**About this task**
Repeat every record exactly, but keep images out of the copy.

***** Extracted entries *****

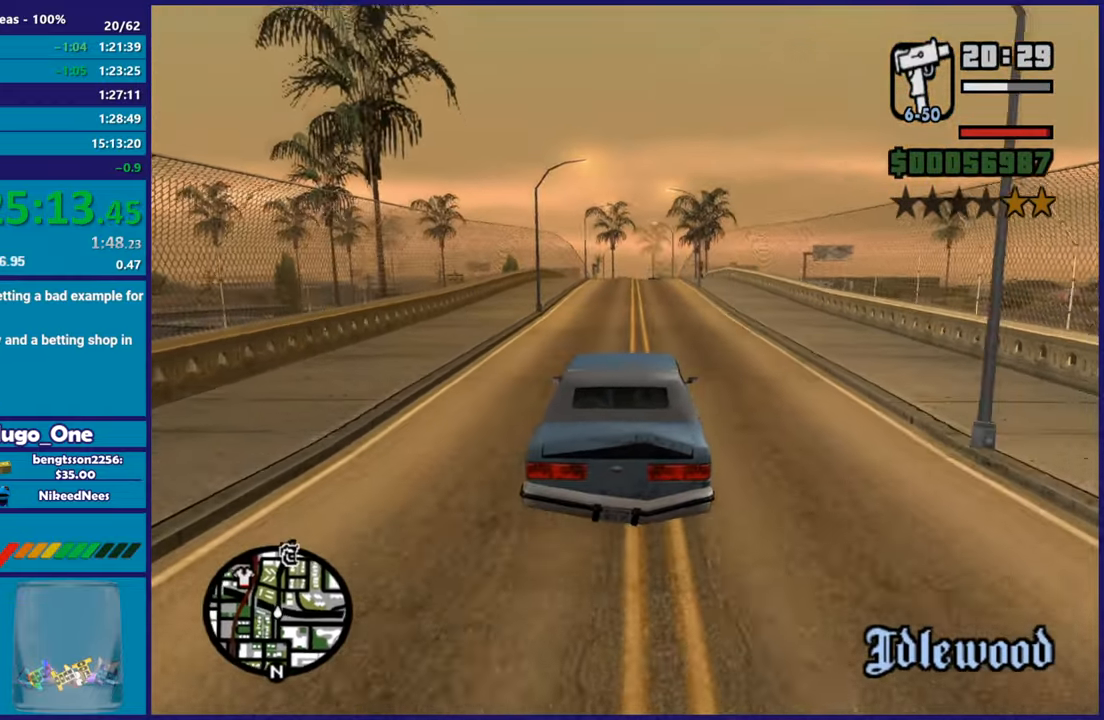
{"buttons": ["R2"], "left_stick": "left", "right_stick": "down-left", "button_events": []}
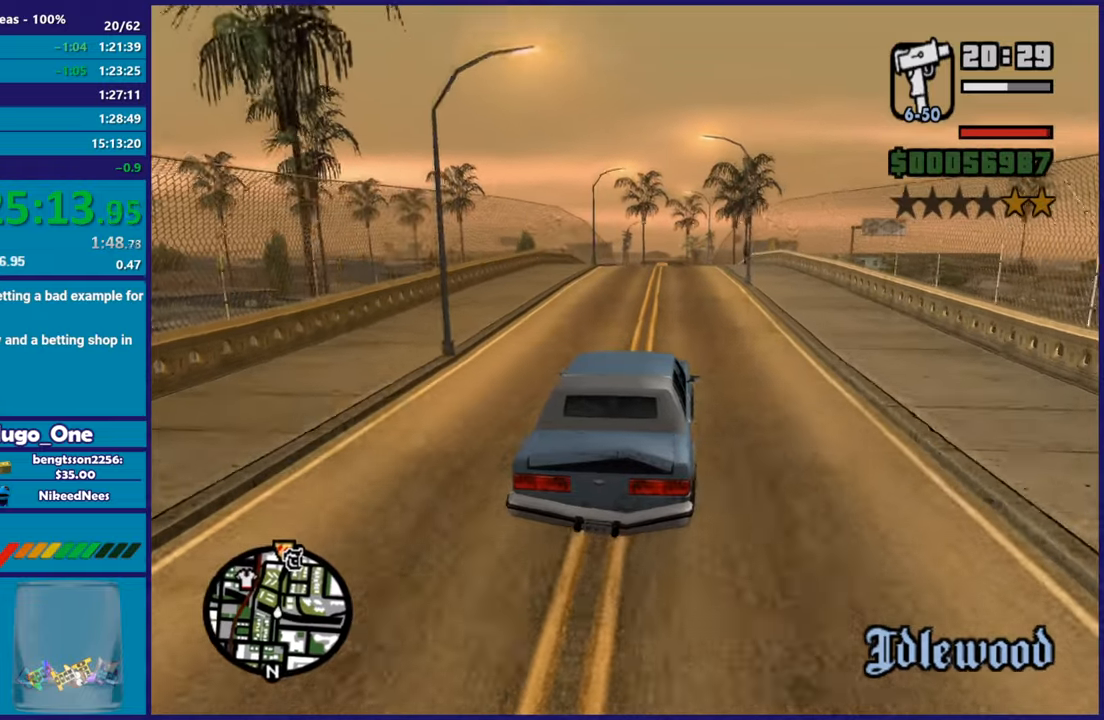
{"buttons": ["R2"], "left_stick": "center", "right_stick": "down-left", "button_events": []}
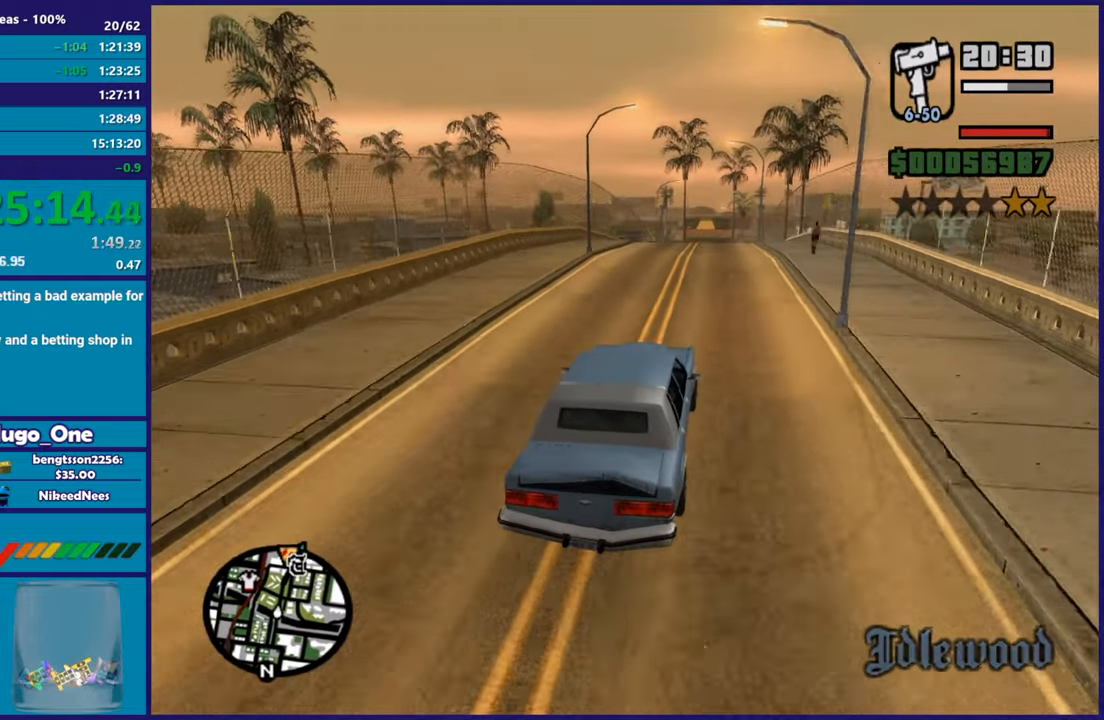
{"buttons": ["R2"], "left_stick": "center", "right_stick": "down-left", "button_events": []}
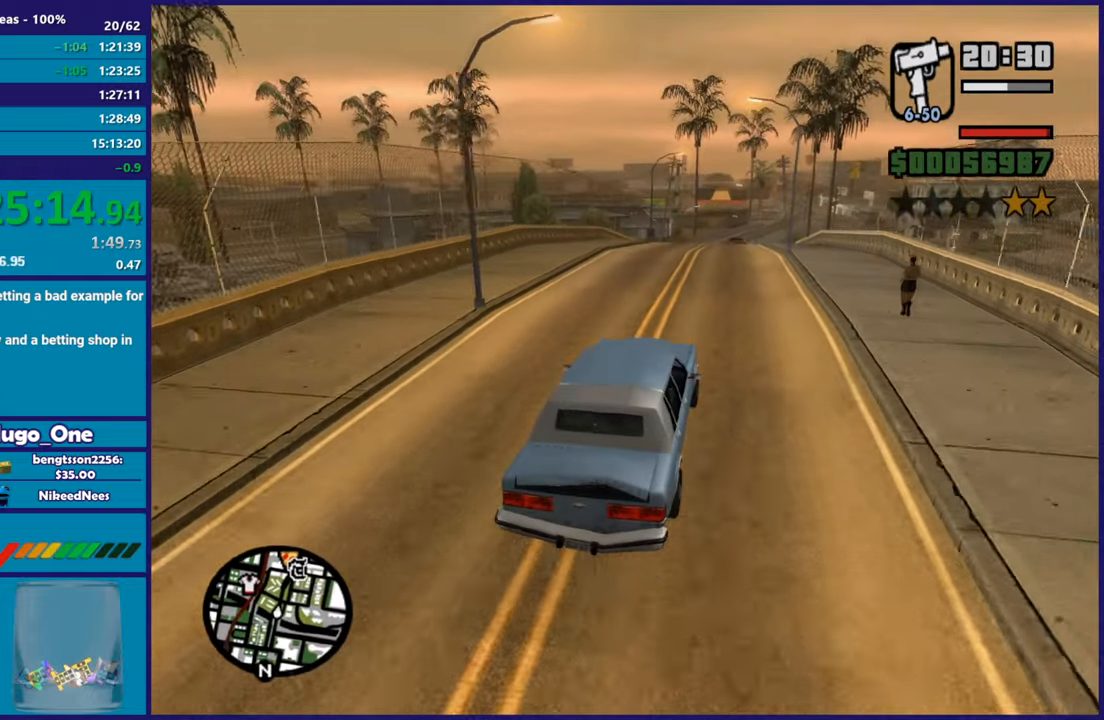
{"buttons": ["R2"], "left_stick": "center", "right_stick": "down-left", "button_events": []}
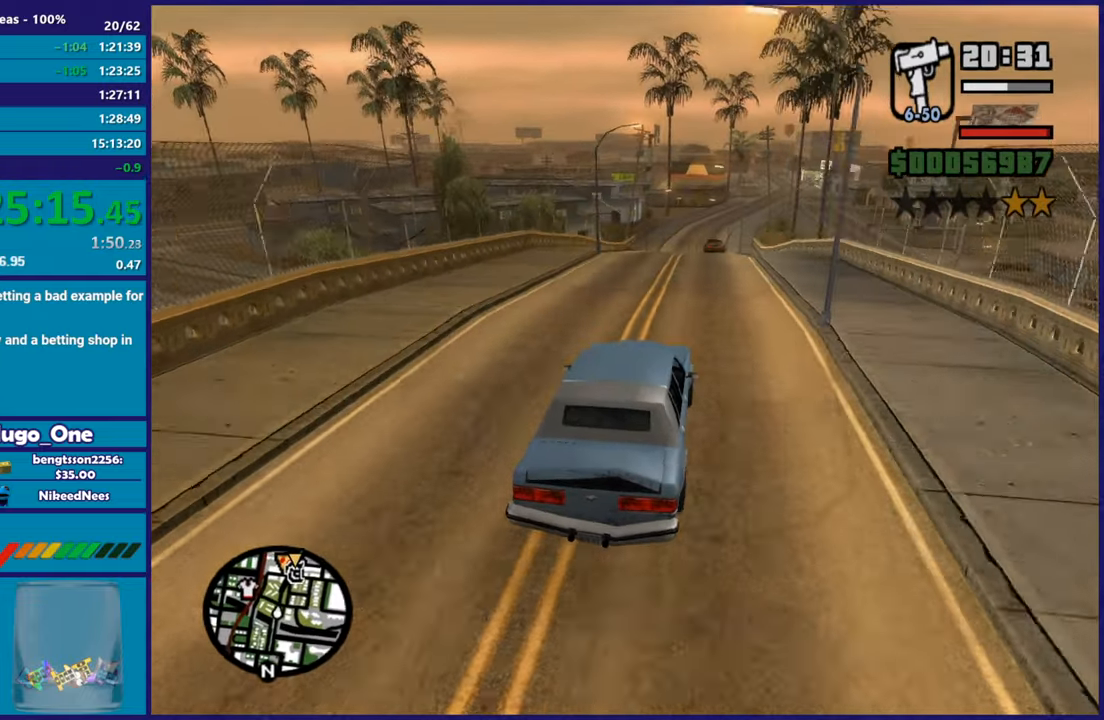
{"buttons": ["R2"], "left_stick": "center", "right_stick": "down", "button_events": []}
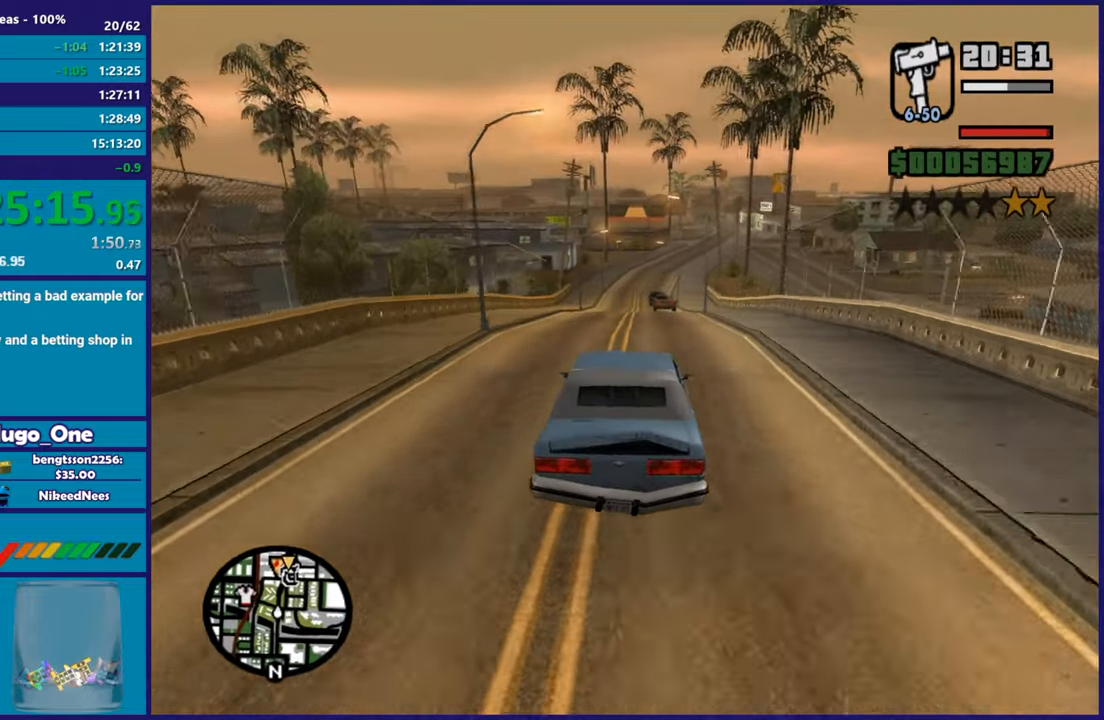
{"buttons": ["R2"], "left_stick": "center", "right_stick": "down-left", "button_events": []}
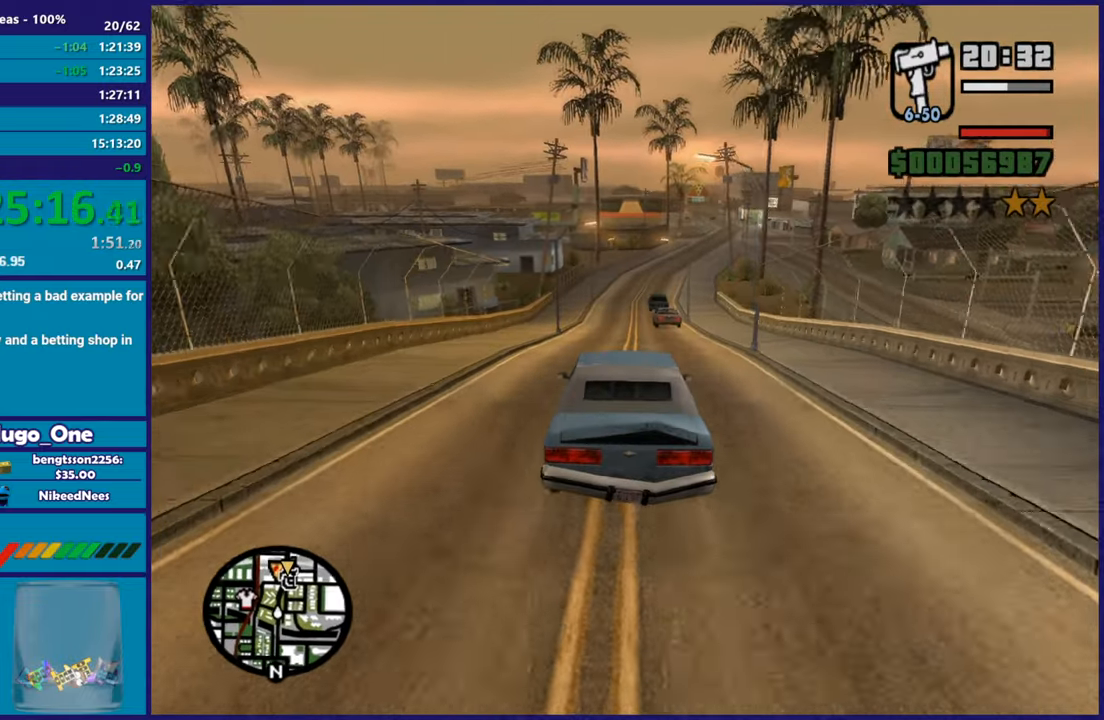
{"buttons": ["R2"], "left_stick": "center", "right_stick": "down-left", "button_events": []}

*****

**Answer to this task**
{"buttons": ["R2"], "left_stick": "left", "right_stick": "down-left", "button_events": []}
{"buttons": ["R2"], "left_stick": "center", "right_stick": "down-left", "button_events": []}
{"buttons": ["R2"], "left_stick": "center", "right_stick": "down-left", "button_events": []}
{"buttons": ["R2"], "left_stick": "center", "right_stick": "down-left", "button_events": []}
{"buttons": ["R2"], "left_stick": "center", "right_stick": "down", "button_events": []}
{"buttons": ["R2"], "left_stick": "center", "right_stick": "down-left", "button_events": []}
{"buttons": ["R2"], "left_stick": "center", "right_stick": "down-left", "button_events": []}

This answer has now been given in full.